START Records for processing
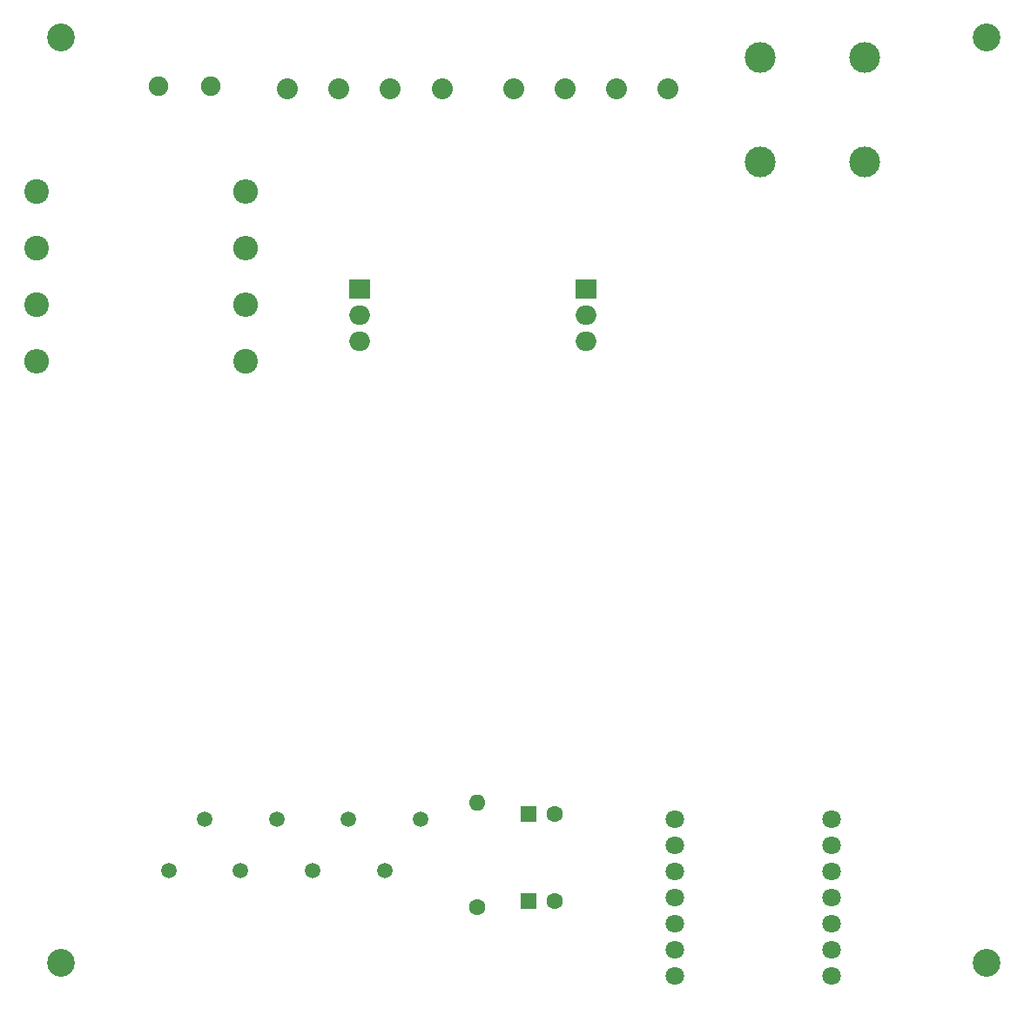
<source format=gbs>
%TF.GenerationSoftware,KiCad,Pcbnew,7.0.2*%
%TF.CreationDate,2023-06-09T00:35:45-07:00*%
%TF.ProjectId,Thyristor_Control_Board,54687972-6973-4746-9f72-5f436f6e7472,A*%
%TF.SameCoordinates,Original*%
%TF.FileFunction,Soldermask,Bot*%
%TF.FilePolarity,Negative*%
%FSLAX46Y46*%
G04 Gerber Fmt 4.6, Leading zero omitted, Abs format (unit mm)*
G04 Created by KiCad (PCBNEW 7.0.2) date 2023-06-09 00:35:45*
%MOMM*%
%LPD*%
G01*
G04 APERTURE LIST*
%ADD10C,2.032000*%
%ADD11C,1.600000*%
%ADD12O,1.600000X1.600000*%
%ADD13C,2.700000*%
%ADD14R,2.000000X1.905000*%
%ADD15O,2.000000X1.905000*%
%ADD16C,2.400000*%
%ADD17O,2.400000X2.400000*%
%ADD18R,1.600000X1.600000*%
%ADD19C,1.908048*%
%ADD20C,1.800000*%
%ADD21C,1.498600*%
%ADD22C,3.000000*%
G04 APERTURE END LIST*
D10*
X134080000Y-63000000D03*
X129080000Y-63000000D03*
X124080000Y-63000000D03*
X119080000Y-63000000D03*
D11*
X115500000Y-142580000D03*
D12*
X115500000Y-132420000D03*
D10*
X112080000Y-62999999D03*
X107080000Y-62999999D03*
X102080000Y-62999999D03*
X97080000Y-62999999D03*
D13*
X165000000Y-148000000D03*
D14*
X104110000Y-82460000D03*
D15*
X104110000Y-85000000D03*
X104110000Y-87540000D03*
D14*
X126055000Y-82460000D03*
D15*
X126055000Y-85000000D03*
X126055000Y-87540000D03*
D16*
X72680000Y-78500000D03*
D17*
X93000000Y-78500000D03*
D18*
X120500000Y-142000000D03*
D11*
X123000000Y-142000000D03*
D19*
X89620000Y-62700000D03*
X84540000Y-62700000D03*
D18*
X120500000Y-133500000D03*
D11*
X123000000Y-133500000D03*
D13*
X75000000Y-58000000D03*
X165000000Y-58000000D03*
D20*
X150000000Y-149240000D03*
X150000000Y-146700000D03*
X150000000Y-144160000D03*
X150000000Y-141620000D03*
X150000000Y-139080000D03*
X150000000Y-136540000D03*
X150000000Y-134000000D03*
X134760000Y-134000000D03*
X134760000Y-136540000D03*
X134760000Y-139080000D03*
X134760000Y-141620000D03*
X134760000Y-144160000D03*
X134760000Y-146700000D03*
X134760000Y-149240000D03*
D21*
X85499994Y-139000000D03*
X88999995Y-134000000D03*
X92499995Y-139000000D03*
X95999996Y-134000000D03*
X99499996Y-139000000D03*
X102999997Y-134000000D03*
X106500000Y-139000000D03*
X110000001Y-134000000D03*
D16*
X72680000Y-84000000D03*
D17*
X93000000Y-84000000D03*
D22*
X153160000Y-70056701D03*
X153160000Y-59896701D03*
X143000000Y-70056701D03*
X143000000Y-59896701D03*
D16*
X93000000Y-89500000D03*
D17*
X72680000Y-89500000D03*
D13*
X75000000Y-148000000D03*
D16*
X72680000Y-73000000D03*
D17*
X93000000Y-73000000D03*
M02*

</source>
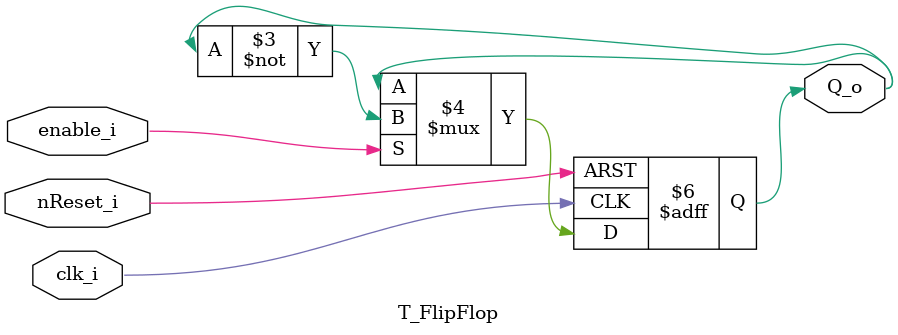
<source format=v>

module T_FlipFlop (
  input      clk_i,     // positive edge triggered clock
  input      nReset_i,  // active low asynchronous reset
  input      enable_i,  // active high enable
  output reg Q_o);

  always @(posedge clk_i, negedge nReset_i)
    if (~nReset_i)
      Q_o <= 1'b0;
    else if (enable_i)
      Q_o <= ~Q_o;

endmodule

</source>
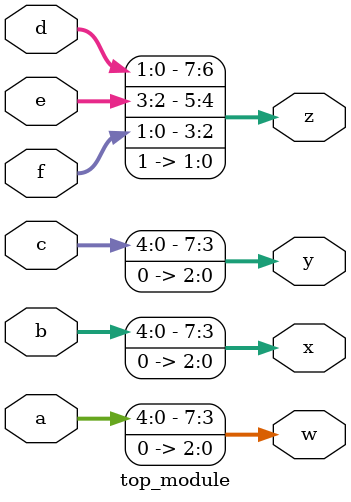
<source format=sv>
module top_module (
    input [4:0] a,
    input [4:0] b,
    input [4:0] c,
    input [4:0] d,
    input [4:0] e,
    input [4:0] f,
    output [7:0] w,
    output [7:0] x,
    output [7:0] y,
    output [7:0] z
);
    assign w = {a, 3'b0}; // a followed by padding zeros
    assign x = {b, 3'b0}; // b followed by padding zeros
    assign y = {c, 3'b0}; // c followed by padding zeros
    assign z = {d[3:0],e[3:2],f[1:0],2'b11}; // concatenation of d, e, f, and 11 in bits appropriately padded
endmodule

</source>
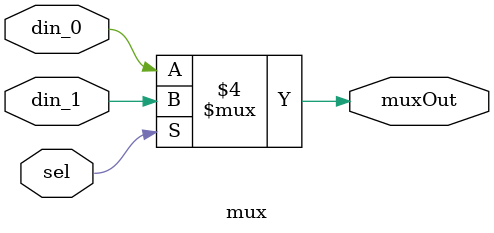
<source format=v>
module mux(sel,din_0,din_1,muxOut);
  input sel, din_0,din_1;
  output muxOut;
  reg muxOut;
  always @(sel or din_0 or din_1)
    begin
      if(sel==0)
        begin
          muxOut = din_0;
        end
      else
        begin
          muxOut = din_1;
        end
    end
endmodule

</source>
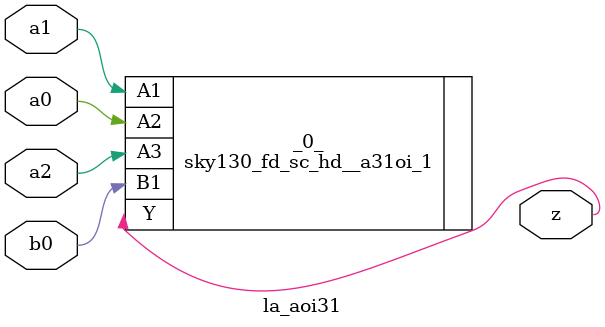
<source format=v>
/* Generated by Yosys 0.37 (git sha1 a5c7f69ed, clang 14.0.0-1ubuntu1.1 -fPIC -Os) */

module la_aoi31(a0, a1, a2, b0, z);
  input a0;
  wire a0;
  input a1;
  wire a1;
  input a2;
  wire a2;
  input b0;
  wire b0;
  output z;
  wire z;
  sky130_fd_sc_hd__a31oi_1 _0_ (
    .A1(a1),
    .A2(a0),
    .A3(a2),
    .B1(b0),
    .Y(z)
  );
endmodule

</source>
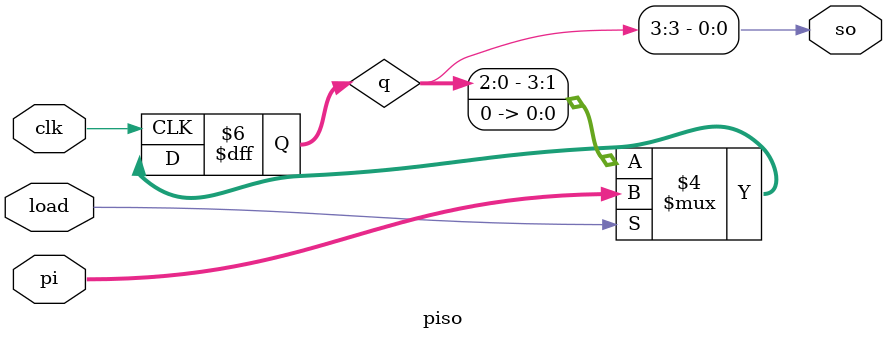
<source format=v>
module piso(output reg so,input [3:0] pi, input clk,load );
  reg [3:0] q;
  
  always @(posedge clk) begin
    if (load)
      q <= pi;
    else
      q <= {q[2:0], 1'b0};
  end

  always @(*) begin
    so = q[3];
  end
endmodule

</source>
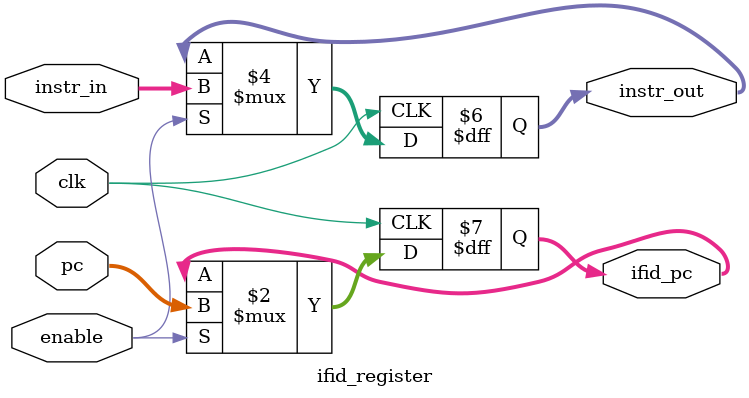
<source format=sv>
module ifid_register(
    input logic clk,
    input logic enable,
    input logic [31:0] instr_in,
    input logic [31:0] pc,
    output logic [31:0] instr_out,
    output logic [31:0] ifid_pc
);

    always_ff @(posedge clk)
        if (enable)
            begin
                instr_out <= instr_in;
                ifid_pc <= pc;
            end

endmodule

</source>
END Records for processing
Problem: Leave out the pictures and return the rest of the records exactly.

Exercise response:
<source format=gbs>
%TF.GenerationSoftware,KiCad,Pcbnew,7.0.2*%
%TF.CreationDate,2023-06-09T00:35:45-07:00*%
%TF.ProjectId,Thyristor_Control_Board,54687972-6973-4746-9f72-5f436f6e7472,A*%
%TF.SameCoordinates,Original*%
%TF.FileFunction,Soldermask,Bot*%
%TF.FilePolarity,Negative*%
%FSLAX46Y46*%
G04 Gerber Fmt 4.6, Leading zero omitted, Abs format (unit mm)*
G04 Created by KiCad (PCBNEW 7.0.2) date 2023-06-09 00:35:45*
%MOMM*%
%LPD*%
G01*
G04 APERTURE LIST*
%ADD10C,2.032000*%
%ADD11C,1.600000*%
%ADD12O,1.600000X1.600000*%
%ADD13C,2.700000*%
%ADD14R,2.000000X1.905000*%
%ADD15O,2.000000X1.905000*%
%ADD16C,2.400000*%
%ADD17O,2.400000X2.400000*%
%ADD18R,1.600000X1.600000*%
%ADD19C,1.908048*%
%ADD20C,1.800000*%
%ADD21C,1.498600*%
%ADD22C,3.000000*%
G04 APERTURE END LIST*
D10*
X134080000Y-63000000D03*
X129080000Y-63000000D03*
X124080000Y-63000000D03*
X119080000Y-63000000D03*
D11*
X115500000Y-142580000D03*
D12*
X115500000Y-132420000D03*
D10*
X112080000Y-62999999D03*
X107080000Y-62999999D03*
X102080000Y-62999999D03*
X97080000Y-62999999D03*
D13*
X165000000Y-148000000D03*
D14*
X104110000Y-82460000D03*
D15*
X104110000Y-85000000D03*
X104110000Y-87540000D03*
D14*
X126055000Y-82460000D03*
D15*
X126055000Y-85000000D03*
X126055000Y-87540000D03*
D16*
X72680000Y-78500000D03*
D17*
X93000000Y-78500000D03*
D18*
X120500000Y-142000000D03*
D11*
X123000000Y-142000000D03*
D19*
X89620000Y-62700000D03*
X84540000Y-62700000D03*
D18*
X120500000Y-133500000D03*
D11*
X123000000Y-133500000D03*
D13*
X75000000Y-58000000D03*
X165000000Y-58000000D03*
D20*
X150000000Y-149240000D03*
X150000000Y-146700000D03*
X150000000Y-144160000D03*
X150000000Y-141620000D03*
X150000000Y-139080000D03*
X150000000Y-136540000D03*
X150000000Y-134000000D03*
X134760000Y-134000000D03*
X134760000Y-136540000D03*
X134760000Y-139080000D03*
X134760000Y-141620000D03*
X134760000Y-144160000D03*
X134760000Y-146700000D03*
X134760000Y-149240000D03*
D21*
X85499994Y-139000000D03*
X88999995Y-134000000D03*
X92499995Y-139000000D03*
X95999996Y-134000000D03*
X99499996Y-139000000D03*
X102999997Y-134000000D03*
X106500000Y-139000000D03*
X110000001Y-134000000D03*
D16*
X72680000Y-84000000D03*
D17*
X93000000Y-84000000D03*
D22*
X153160000Y-70056701D03*
X153160000Y-59896701D03*
X143000000Y-70056701D03*
X143000000Y-59896701D03*
D16*
X93000000Y-89500000D03*
D17*
X72680000Y-89500000D03*
D13*
X75000000Y-148000000D03*
D16*
X72680000Y-73000000D03*
D17*
X93000000Y-73000000D03*
M02*

</source>
<source format=v>

module T_FlipFlop (
  input      clk_i,     // positive edge triggered clock
  input      nReset_i,  // active low asynchronous reset
  input      enable_i,  // active high enable
  output reg Q_o);

  always @(posedge clk_i, negedge nReset_i)
    if (~nReset_i)
      Q_o <= 1'b0;
    else if (enable_i)
      Q_o <= ~Q_o;

endmodule

</source>
<source format=sv>
module top_module (
    input [4:0] a,
    input [4:0] b,
    input [4:0] c,
    input [4:0] d,
    input [4:0] e,
    input [4:0] f,
    output [7:0] w,
    output [7:0] x,
    output [7:0] y,
    output [7:0] z
);
    assign w = {a, 3'b0}; // a followed by padding zeros
    assign x = {b, 3'b0}; // b followed by padding zeros
    assign y = {c, 3'b0}; // c followed by padding zeros
    assign z = {d[3:0],e[3:2],f[1:0],2'b11}; // concatenation of d, e, f, and 11 in bits appropriately padded
endmodule

</source>
<source format=v>
module mux(sel,din_0,din_1,muxOut);
  input sel, din_0,din_1;
  output muxOut;
  reg muxOut;
  always @(sel or din_0 or din_1)
    begin
      if(sel==0)
        begin
          muxOut = din_0;
        end
      else
        begin
          muxOut = din_1;
        end
    end
endmodule

</source>
<source format=v>
/* Generated by Yosys 0.37 (git sha1 a5c7f69ed, clang 14.0.0-1ubuntu1.1 -fPIC -Os) */

module la_aoi31(a0, a1, a2, b0, z);
  input a0;
  wire a0;
  input a1;
  wire a1;
  input a2;
  wire a2;
  input b0;
  wire b0;
  output z;
  wire z;
  sky130_fd_sc_hd__a31oi_1 _0_ (
    .A1(a1),
    .A2(a0),
    .A3(a2),
    .B1(b0),
    .Y(z)
  );
endmodule

</source>
<source format=v>
module piso(output reg so,input [3:0] pi, input clk,load );
  reg [3:0] q;
  
  always @(posedge clk) begin
    if (load)
      q <= pi;
    else
      q <= {q[2:0], 1'b0};
  end

  always @(*) begin
    so = q[3];
  end
endmodule

</source>
<source format=sv>
module ifid_register(
    input logic clk,
    input logic enable,
    input logic [31:0] instr_in,
    input logic [31:0] pc,
    output logic [31:0] instr_out,
    output logic [31:0] ifid_pc
);

    always_ff @(posedge clk)
        if (enable)
            begin
                instr_out <= instr_in;
                ifid_pc <= pc;
            end

endmodule

</source>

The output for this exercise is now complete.